| EXTRAIT CHOISI |
########
Shaikh Baghdadi: Voici les noms de Othman Ghani et Omar qui sont aussi inscrits ici.

Voici la sourate du Coran sur l’unicité de Dieu,  Qul Hu Allahu Ahad. Donc, à propos de ce texte on peut dire qu’il sert à protéger et à guérir.

 

Les "qalandar", les derviches errants, ont installé leur campement sur le cimetière qui jouxte le mausolée. Ils sont nombreux à passer ainsi toute l'année d'une fête à une autre, subsistant grâce à la soupe populaire qui est distribuée aux pèlerins venus vénérer le saint.

"Je suis, mais j'ignore ce que je suis", interroge un poème soufi indien du siècle dernier.

"Peut-être suis-je dès l’origine le reflet de Dieu, au-delà de toute parole...,— peut-être ne suis-je même pas."

 

Le lendemain de la fête. Le calme est revenu dans la cour du sanctuaire, là où, hier encore, les derviches célébraient l'urs, les noces mystiques.
########
| ENREGISTREMENTS |
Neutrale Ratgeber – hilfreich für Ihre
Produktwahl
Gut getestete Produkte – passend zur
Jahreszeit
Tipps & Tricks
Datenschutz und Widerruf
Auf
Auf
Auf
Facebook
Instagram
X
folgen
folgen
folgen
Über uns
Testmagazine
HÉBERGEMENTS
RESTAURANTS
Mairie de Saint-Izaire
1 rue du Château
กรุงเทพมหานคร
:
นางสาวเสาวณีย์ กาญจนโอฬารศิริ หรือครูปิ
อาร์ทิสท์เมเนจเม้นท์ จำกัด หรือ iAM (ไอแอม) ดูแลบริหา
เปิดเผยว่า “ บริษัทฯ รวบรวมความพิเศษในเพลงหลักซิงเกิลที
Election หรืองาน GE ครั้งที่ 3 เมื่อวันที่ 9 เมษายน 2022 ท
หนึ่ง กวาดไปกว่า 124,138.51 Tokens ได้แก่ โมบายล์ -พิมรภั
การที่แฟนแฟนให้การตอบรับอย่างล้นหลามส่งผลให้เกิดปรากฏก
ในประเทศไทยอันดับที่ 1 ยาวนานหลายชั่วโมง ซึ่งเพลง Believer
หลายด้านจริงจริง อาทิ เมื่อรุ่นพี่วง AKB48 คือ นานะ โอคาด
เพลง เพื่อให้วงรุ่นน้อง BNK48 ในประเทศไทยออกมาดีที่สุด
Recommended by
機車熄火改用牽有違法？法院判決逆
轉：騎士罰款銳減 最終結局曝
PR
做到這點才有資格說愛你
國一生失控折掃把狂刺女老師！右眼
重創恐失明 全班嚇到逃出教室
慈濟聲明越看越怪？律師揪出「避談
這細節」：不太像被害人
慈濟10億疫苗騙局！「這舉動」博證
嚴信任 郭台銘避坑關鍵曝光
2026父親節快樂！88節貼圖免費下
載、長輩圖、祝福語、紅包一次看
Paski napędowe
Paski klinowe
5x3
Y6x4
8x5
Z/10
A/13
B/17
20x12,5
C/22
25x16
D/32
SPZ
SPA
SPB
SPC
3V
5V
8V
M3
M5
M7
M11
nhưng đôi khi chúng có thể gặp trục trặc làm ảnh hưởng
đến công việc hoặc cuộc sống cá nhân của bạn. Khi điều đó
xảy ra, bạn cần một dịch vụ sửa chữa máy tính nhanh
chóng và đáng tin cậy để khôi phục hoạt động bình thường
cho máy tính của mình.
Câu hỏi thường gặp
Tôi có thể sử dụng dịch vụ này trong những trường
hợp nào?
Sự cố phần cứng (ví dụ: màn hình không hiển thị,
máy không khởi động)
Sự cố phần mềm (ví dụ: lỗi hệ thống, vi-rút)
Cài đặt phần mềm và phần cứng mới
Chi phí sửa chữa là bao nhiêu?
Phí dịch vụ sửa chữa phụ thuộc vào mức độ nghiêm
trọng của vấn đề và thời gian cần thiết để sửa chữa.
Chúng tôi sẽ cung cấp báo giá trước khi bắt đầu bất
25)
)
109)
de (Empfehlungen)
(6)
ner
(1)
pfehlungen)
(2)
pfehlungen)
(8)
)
########
| VOS TÂCHES |
A: D'après l'extrait choisi, où les qalandar ont-ils installé leur campement ?
B: Réécrivez sous forme de liste JSON de chaînes, avec une chaîne par ligne et sans les lignes vides, la partie des enregistrements qui va de leur début jusqu'à la ligne contenant « xảy ra, bạn », celle-ci comprise.

| RÉPONSES PAR TÂCHE |
A: Ils l'ont installé sur le cimetière qui jouxte le mausolée.

B:
[
  "Neutrale Ratgeber – hilfreich für Ihre",
  "Produktwahl",
  "Gut getestete Produkte – passend zur",
  "Jahreszeit",
  "Tipps & Tricks",
  "Datenschutz und Widerruf",
  "Auf",
  "Auf",
  "Auf",
  "Facebook",
  "Instagram",
  "X",
  "folgen",
  "folgen",
  "folgen",
  "Über uns",
  "Testmagazine",
  "HÉBERGEMENTS",
  "RESTAURANTS",
  "Mairie de Saint-Izaire",
  "1 rue du Château",
  "กรุงเทพมหานคร",
  ":",
  "นางสาวเสาวณีย์ กาญจนโอฬารศิริ หรือครูปิ",
  "อาร์ทิสท์เมเนจเม้นท์ จำกัด หรือ iAM (ไอแอม) ดูแลบริหา",
  "เปิดเผยว่า “ บริษัทฯ รวบรวมความพิเศษในเพลงหลักซิงเกิลที",
  "Election หรืองาน GE ครั้งที่ 3 เมื่อวันที่ 9 เมษายน 2022 ท",
  "หนึ่ง กวาดไปกว่า 124,138.51 Tokens ได้แก่ โมบายล์ -พิมรภั",
  "การที่แฟนแฟนให้การตอบรับอย่างล้นหลามส่งผลให้เกิดปรากฏก",
  "ในประเทศไทยอันดับที่ 1 ยาวนานหลายชั่วโมง ซึ่งเพลง Believer",
  "หลายด้านจริงจริง อาทิ เมื่อรุ่นพี่วง AKB48 คือ นานะ โอคาด",
  "เพลง เพื่อให้วงรุ่นน้อง BNK48 ในประเทศไทยออกมาดีที่สุด",
  "Recommended by",
  "機車熄火改用牽有違法？法院判決逆",
  "轉：騎士罰款銳減 最終結局曝",
  "PR",
  "做到這點才有資格說愛你",
  "國一生失控折掃把狂刺女老師！右眼",
  "重創恐失明 全班嚇到逃出教室",
  "慈濟聲明越看越怪？律師揪出「避談",
  "這細節」：不太像被害人",
  "慈濟10億疫苗騙局！「這舉動」博證",
  "嚴信任 郭台銘避坑關鍵曝光",
  "2026父親節快樂！88節貼圖免費下",
  "載、長輩圖、祝福語、紅包一次看",
  "Paski napędowe",
  "Paski klinowe",
  "5x3",
  "Y6x4",
  "8x5",
  "Z/10",
  "A/13",
  "B/17",
  "20x12,5",
  "C/22",
  "25x16",
  "D/32",
  "SPZ",
  "SPA",
  "SPB",
  "SPC",
  "3V",
  "5V",
  "8V",
  "M3",
  "M5",
  "M7",
  "M11",
  "nhưng đôi khi chúng có thể gặp trục trặc làm ảnh hưởng",
  "đến công việc hoặc cuộc sống cá nhân của bạn. Khi điều đó",
  "xảy ra, bạn cần một dịch vụ sửa chữa máy tính nhanh"
]